━━━━━ Data in this exercise ━━━━━
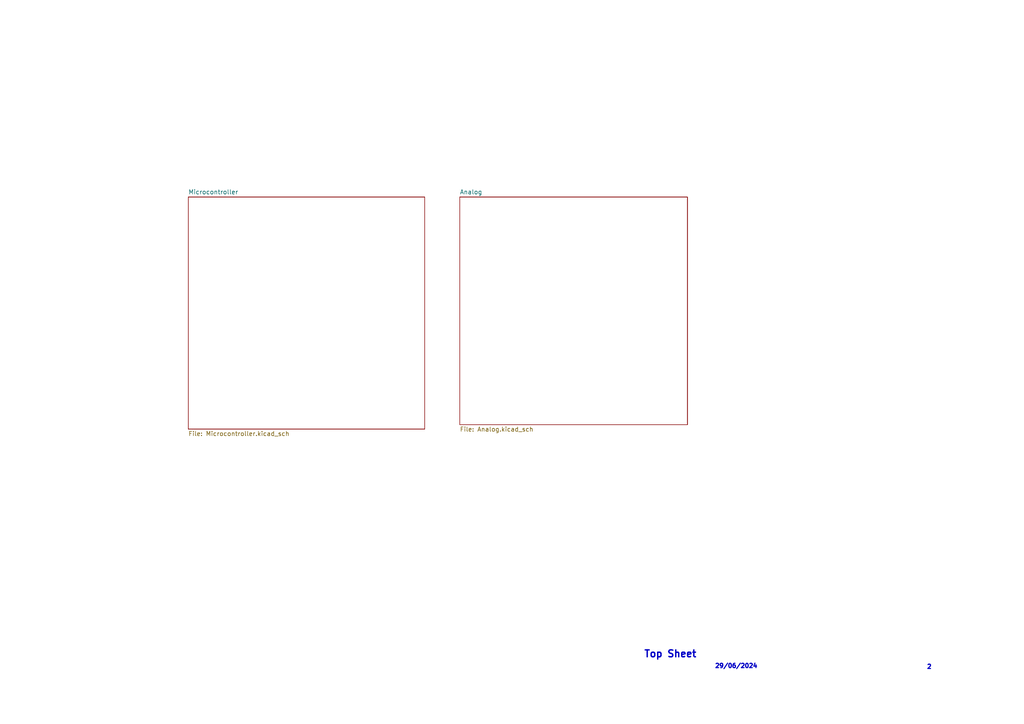
<source format=kicad_sch>
(kicad_sch (version 20230121) (generator eeschema)

  (uuid b2d3f53c-0715-4ca6-ba22-e0f5a16df09c)

  (paper "A4")

  


  (text "Top Sheet" (at 186.69 191.008 0)
    (effects (font (size 2 2) (thickness 0.4) bold) (justify left bottom))
    (uuid 126df092-cf46-4d04-8ccb-d28fc6d17b69)
  )
  (text "29/06/2024" (at 207.264 194.056 0)
    (effects (font (size 1.25 1.25) (thickness 0.4) bold) (justify left bottom))
    (uuid 1b139c11-3306-4ee2-8d56-620d0bc8bf33)
  )
  (text "2" (at 268.732 194.31 0)
    (effects (font (size 1.25 1.25) (thickness 0.4) bold) (justify left bottom))
    (uuid cb485747-7c63-4b6b-ad31-f841aaba5ea7)
  )

  (sheet (at 54.61 57.15) (size 68.58 67.31) (fields_autoplaced)
    (stroke (width 0.1524) (type solid))
    (fill (color 0 0 0 0.0000))
    (uuid 0ac86302-6f46-436a-85f9-3129b1d77d2e)
    (property "Sheetname" "Microcontroller" (at 54.61 56.4384 0)
      (effects (font (size 1.27 1.27)) (justify left bottom))
    )
    (property "Sheetfile" "Microcontroller.kicad_sch" (at 54.61 125.0446 0)
      (effects (font (size 1.27 1.27)) (justify left top))
    )
    (instances
      (project "ADSR Envelope"
        (path "/b2d3f53c-0715-4ca6-ba22-e0f5a16df09c" (page "2"))
      )
    )
  )

  (sheet (at 133.35 57.15) (size 66.04 66.04) (fields_autoplaced)
    (stroke (width 0.1524) (type solid))
    (fill (color 0 0 0 0.0000))
    (uuid 0dae945f-210d-430d-8177-b403372198cd)
    (property "Sheetname" "Analog" (at 133.35 56.4384 0)
      (effects (font (size 1.27 1.27)) (justify left bottom))
    )
    (property "Sheetfile" "Analog.kicad_sch" (at 133.35 123.7746 0)
      (effects (font (size 1.27 1.27)) (justify left top))
    )
    (instances
      (project "ADSR Envelope"
        (path "/b2d3f53c-0715-4ca6-ba22-e0f5a16df09c" (page "3"))
      )
    )
  )

  (sheet_instances
    (path "/" (page "1"))
  )
)

</source>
━━━━━
Copy the data exactly. Any picture it contains is to be omitted.

Exercise response:
<source format=kicad_sch>
(kicad_sch (version 20230121) (generator eeschema)

  (uuid b2d3f53c-0715-4ca6-ba22-e0f5a16df09c)

  (paper "A4")

  


  (text "Top Sheet" (at 186.69 191.008 0)
    (effects (font (size 2 2) (thickness 0.4) bold) (justify left bottom))
    (uuid 126df092-cf46-4d04-8ccb-d28fc6d17b69)
  )
  (text "29/06/2024" (at 207.264 194.056 0)
    (effects (font (size 1.25 1.25) (thickness 0.4) bold) (justify left bottom))
    (uuid 1b139c11-3306-4ee2-8d56-620d0bc8bf33)
  )
  (text "2" (at 268.732 194.31 0)
    (effects (font (size 1.25 1.25) (thickness 0.4) bold) (justify left bottom))
    (uuid cb485747-7c63-4b6b-ad31-f841aaba5ea7)
  )

  (sheet (at 54.61 57.15) (size 68.58 67.31) (fields_autoplaced)
    (stroke (width 0.1524) (type solid))
    (fill (color 0 0 0 0.0000))
    (uuid 0ac86302-6f46-436a-85f9-3129b1d77d2e)
    (property "Sheetname" "Microcontroller" (at 54.61 56.4384 0)
      (effects (font (size 1.27 1.27)) (justify left bottom))
    )
    (property "Sheetfile" "Microcontroller.kicad_sch" (at 54.61 125.0446 0)
      (effects (font (size 1.27 1.27)) (justify left top))
    )
    (instances
      (project "ADSR Envelope"
        (path "/b2d3f53c-0715-4ca6-ba22-e0f5a16df09c" (page "2"))
      )
    )
  )

  (sheet (at 133.35 57.15) (size 66.04 66.04) (fields_autoplaced)
    (stroke (width 0.1524) (type solid))
    (fill (color 0 0 0 0.0000))
    (uuid 0dae945f-210d-430d-8177-b403372198cd)
    (property "Sheetname" "Analog" (at 133.35 56.4384 0)
      (effects (font (size 1.27 1.27)) (justify left bottom))
    )
    (property "Sheetfile" "Analog.kicad_sch" (at 133.35 123.7746 0)
      (effects (font (size 1.27 1.27)) (justify left top))
    )
    (instances
      (project "ADSR Envelope"
        (path "/b2d3f53c-0715-4ca6-ba22-e0f5a16df09c" (page "3"))
      )
    )
  )

  (sheet_instances
    (path "/" (page "1"))
  )
)

</source>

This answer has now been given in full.